Transcribed page text
----------------------------------------
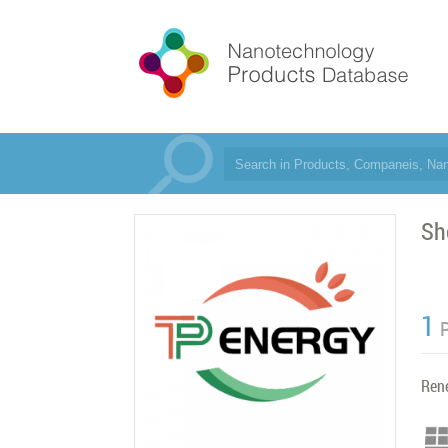
Sh
1
Ren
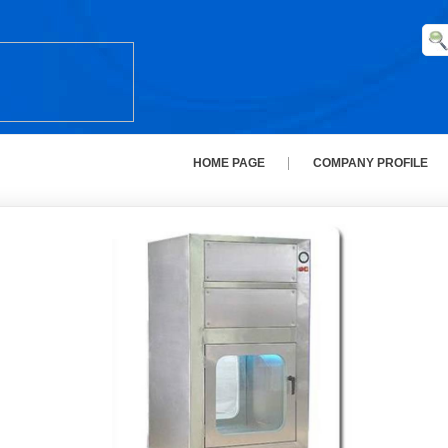
HOME PAGE
COMPANY PROFILE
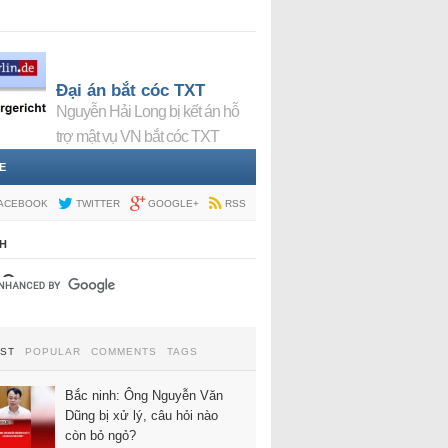
Đại án bắt cóc TXT
Nguyễn Hải Long bị kết án hỗ
trợ mật vụ VN bắt cóc TXT
E
ACEBOOK
TWITTER
GOOGLE+
RSS
H
EST
POPULAR
COMMENTS
TAGS
Bắc ninh: Ông Nguyễn Văn
Dũng bị xử lý, câu hỏi nào
còn bỏ ngỏ?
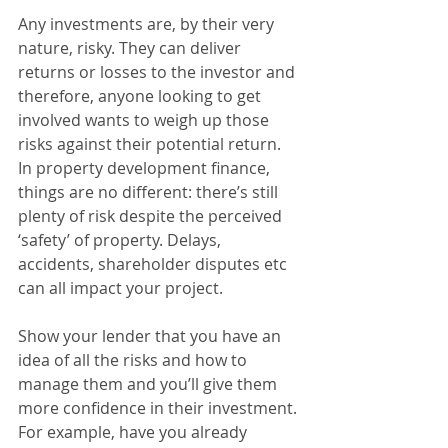
Any investments are, by their very 
nature, risky. They can deliver 
returns or losses to the investor and 
therefore, anyone looking to get 
involved wants to weigh up those 
risks against their potential return. 
In property development finance, 
things are no different: there’s still 
plenty of risk despite the perceived 
‘safety’ of property. Delays, 
accidents, shareholder disputes etc 
can all impact your project. 
Show your lender that you have an 
idea of all the risks and how to 
manage them and you’ll give them 
more confidence in their investment. 
For example, have you already 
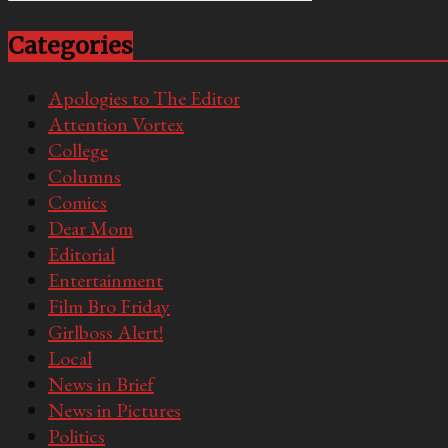
Categories
Apologies to The Editor
Attention Vortex
College
Columns
Comics
Dear Mom
Editorial
Entertainment
Film Bro Friday
Girlboss Alert!
Local
News in Brief
News in Pictures
Politics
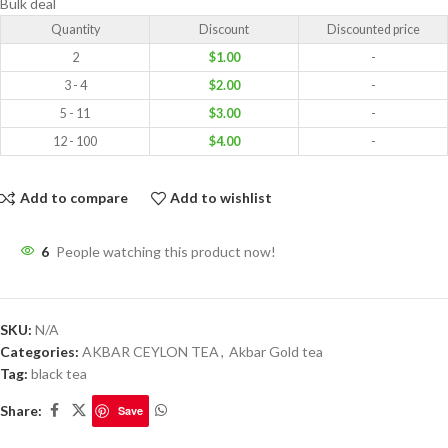
Bulk deal
Quantity
Discount
Discounted price
2
$
1.00
-
3 - 4
$
2.00
-
5 - 11
$
3.00
-
12 - 100
$
4.00
-
Add to compare
Add to wishlist
6
People watching this product now!
SKU:
N/A
Categories:
AKBAR CEYLON TEA
,
Akbar Gold tea
Tag:
black tea
Share:
Save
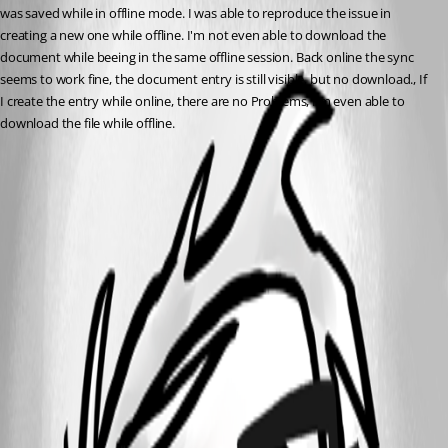
was saved while in offline mode. I was able to reproduce the issue in 
creating a new one while offline. I'm not even able to download the 
document while beeing in the same offline session. Back online the sync 
seems to work fine, the document entry is still visible, but no download., If 
I create the entry while online, there are no Problems, I'm even able to 
download the file while offline.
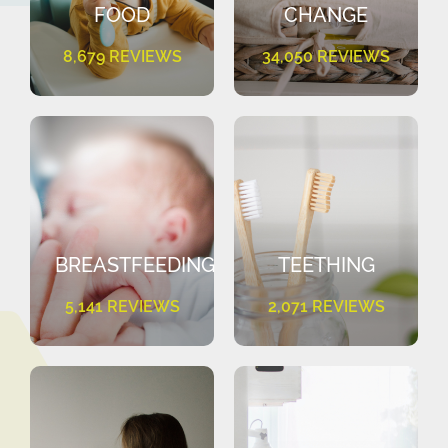
FOOD
CHANGE
8,679 REVIEWS
34,050 REVIEWS
BREASTFEEDING
TEETHING
5,141 REVIEWS
2,071 REVIEWS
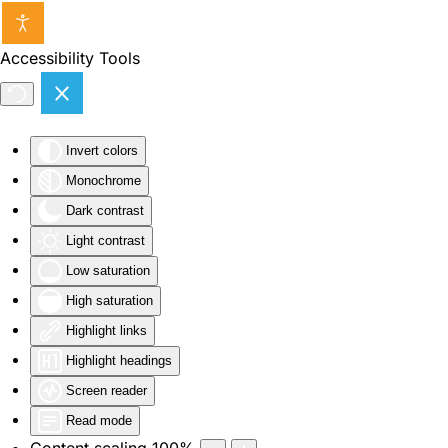
Skip to main content
Accessibility Tools
Invert colors
Monochrome
Dark contrast
Light contrast
Low saturation
High saturation
Highlight links
Highlight headings
Screen reader
Read mode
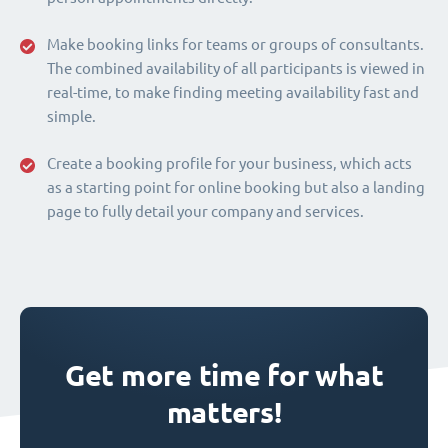
Make booking links for teams or groups of consultants.
The combined availability of all participants is viewed in
real-time, to make finding meeting availability fast and
simple.
Create a booking profile for your business, which acts
as a starting point for online booking but also a landing
page to fully detail your company and services.
Get more time for what
matters!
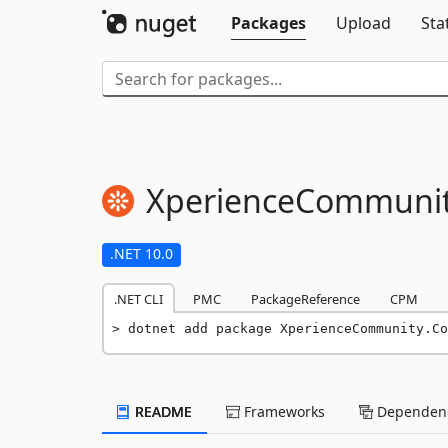
Packages
Upload
Sta
XperienceCommunit
.NET 10.0
.NET CLI
PMC
PackageReference
CPM
dotnet add package XperienceCommunity.Co
README
Frameworks
Dependenc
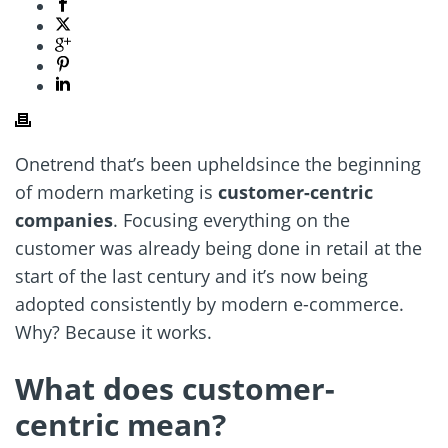
Onetrend that’s been upheldsince the beginning
of modern marketing is
customer-centric
companies
. Focusing everything on the
customer was already being done in retail at the
start of the last century and it’s now being
adopted consistently by modern e-commerce.
Why? Because it works.
What does customer-
centric mean?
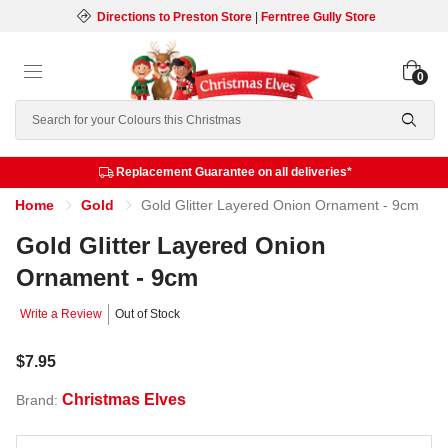
Directions to Preston Store
|
Ferntree Gully Store
0
Search
Replacement Guarantee on all deliveries*
Home
Gold
Gold Glitter Layered Onion Ornament - 9cm
Gold Glitter Layered Onion
Ornament - 9cm
Write a Review
Out of Stock
$7.95
Christmas Elves
Brand:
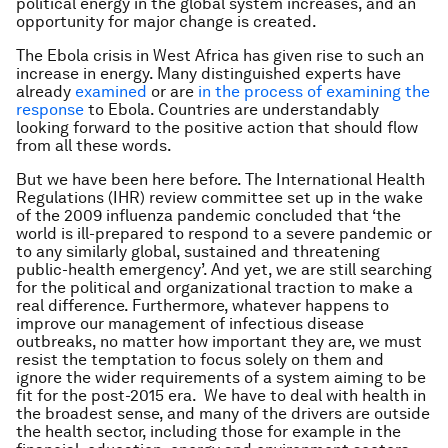
political energy in the global system increases, and an
opportunity for major change is created.
The Ebola crisis in West Africa has given rise to such an
increase in energy. Many distinguished experts have
already
examined
or are
in the
process
of examining
the
response
to Ebola. Countries are understandably
looking forward to the positive action that should flow
from all these words.
But we have been here before. The International Health
Regulations (IHR) review committee set up in the wake
of the 2009 influenza pandemic concluded that ‘the
world is ill-prepared to respond to a severe pandemic or
to any similarly global, sustained and threatening
public-health emergency’. And yet, we are still searching
for the political and organizational traction to make a
real difference. Furthermore, whatever happens to
improve our management of infectious disease
outbreaks, no matter how important they are, we must
resist the temptation to focus solely on them and
ignore the wider requirements of a system aiming to be
fit for the post-2015 era. We have to deal with health in
the broadest sense, and many of the drivers are outside
the health sector, including those for example in the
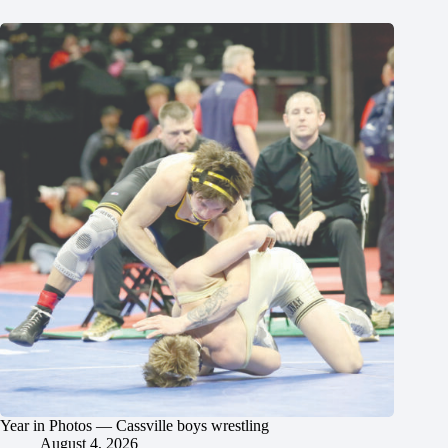
Year in Photos — Cassville boys wrestling
August 4, 2026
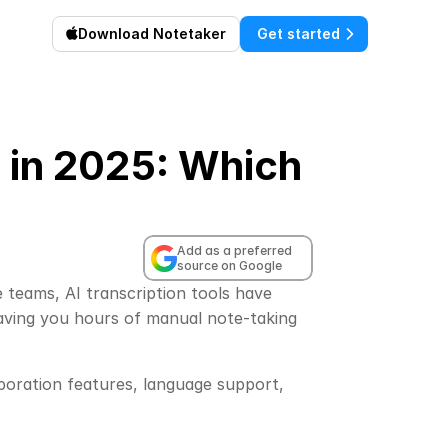
Download Notetaker
Get started
s in 2025: Which
Add as a preferred 
source on Google
teams, AI transcription tools have 
aving you hours of manual note-taking 
aboration features, language support, 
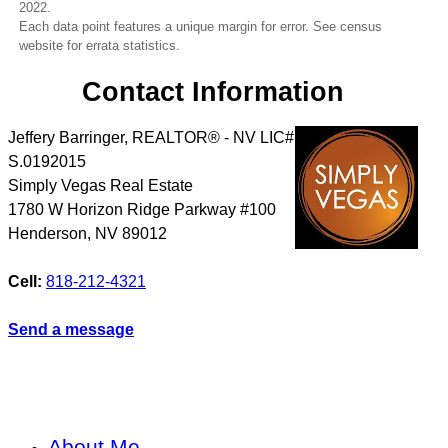
2022.
Each data point features a unique margin for error. See census
website for errata statistics.
Contact Information
Jeffery Barringer, REALTOR® - NV LIC#
S.0192015
Simply Vegas Real Estate
1780 W Horizon Ridge Parkway #100
Henderson
,
NV
89012
Cell:
818-212-4321
Send a message
About Me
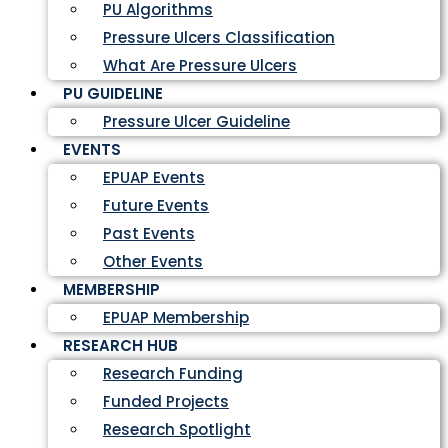
PU Algorithms
Pressure Ulcers Classification
What Are Pressure Ulcers
PU GUIDELINE
Pressure Ulcer Guideline
EVENTS
EPUAP Events
Future Events
Past Events
Other Events
MEMBERSHIP
EPUAP Membership
RESEARCH HUB
Research Funding
Funded Projects
Research Spotlight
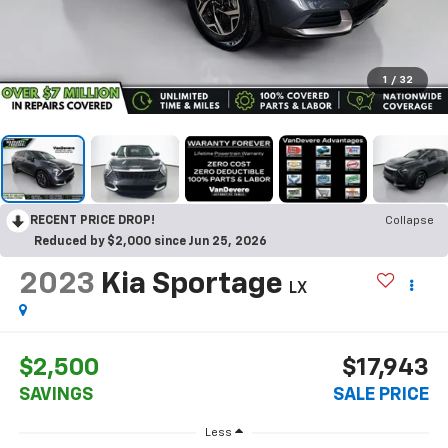
1
/
32
RECENT PRICE DROP!
Collapse
Reduced by $2,000 since Jun 25, 2026
2023
Kia Sportage
LX
$2,500
$17,943
SAVINGS
SALE PRICE
Less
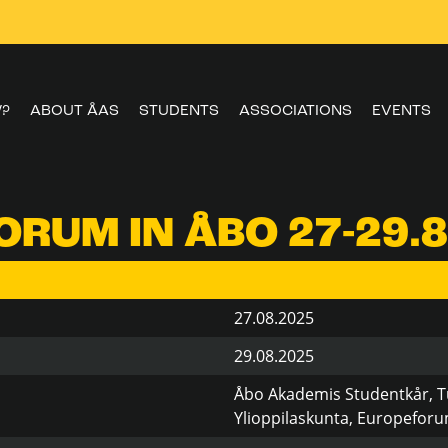
W?
ABOUT ÅAS
STUDENTS
ASSOCIATIONS
EVENTS
RUM IN ÅBO 27-29.8
27.08.2025
29.08.2025
Åbo Akademis Studentkår, T
Ylioppilaskunta, Europefor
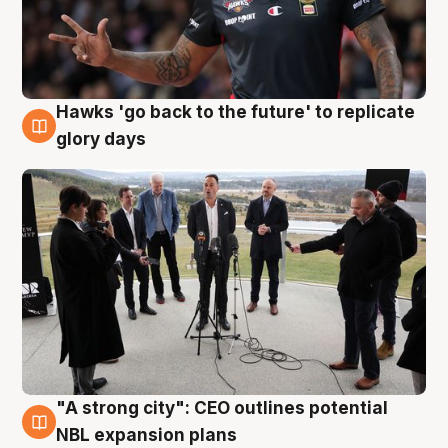
Hawks 'go back to the future' to replicate
4 Aug
glory days
"A strong city": CEO outlines potential
3 Aug
NBL expansion plans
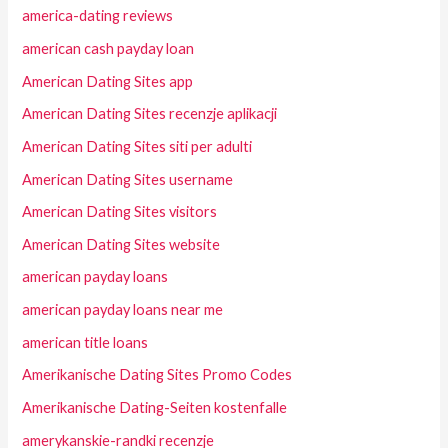
america-dating reviews
american cash payday loan
American Dating Sites app
American Dating Sites recenzje aplikacji
American Dating Sites siti per adulti
American Dating Sites username
American Dating Sites visitors
American Dating Sites website
american payday loans
american payday loans near me
american title loans
Amerikanische Dating Sites Promo Codes
Amerikanische Dating-Seiten kostenfalle
amerykanskie-randki recenzje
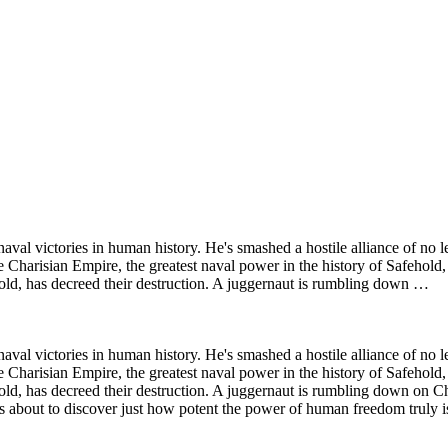
val victories in human history. He's smashed a hostile alliance of no 
arisian Empire, the greatest naval power in the history of Safehold, a
ld, has decreed their destruction. A juggernaut is rumbling down …
val victories in human history. He's smashed a hostile alliance of no 
arisian Empire, the greatest naval power in the history of Safehold, a
, has decreed their destruction. A juggernaut is rumbling down on Char
s about to discover just how potent the power of human freedom truly i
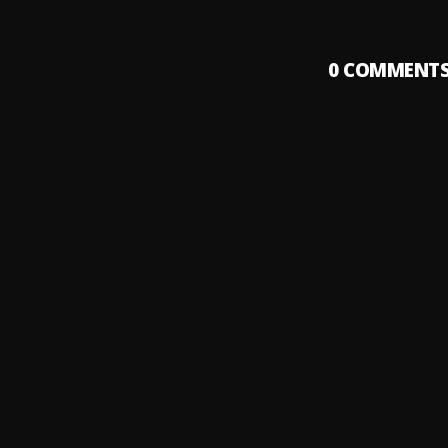
0
COMMENT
----------------------------------------
Task: Retype the data from its first line through the line containing "còn bỏ ngỏ?", including that line, and omit the pictures.

Written response:
Sh
1
Ren
HOME PAGE
COMPANY PROFILE
Đại án bắt cóc TXT
Nguyễn Hải Long bị kết án hỗ
trợ mật vụ VN bắt cóc TXT
E
ACEBOOK
TWITTER
GOOGLE+
RSS
H
EST
POPULAR
COMMENTS
TAGS
Bắc ninh: Ông Nguyễn Văn
Dũng bị xử lý, câu hỏi nào
còn bỏ ngỏ?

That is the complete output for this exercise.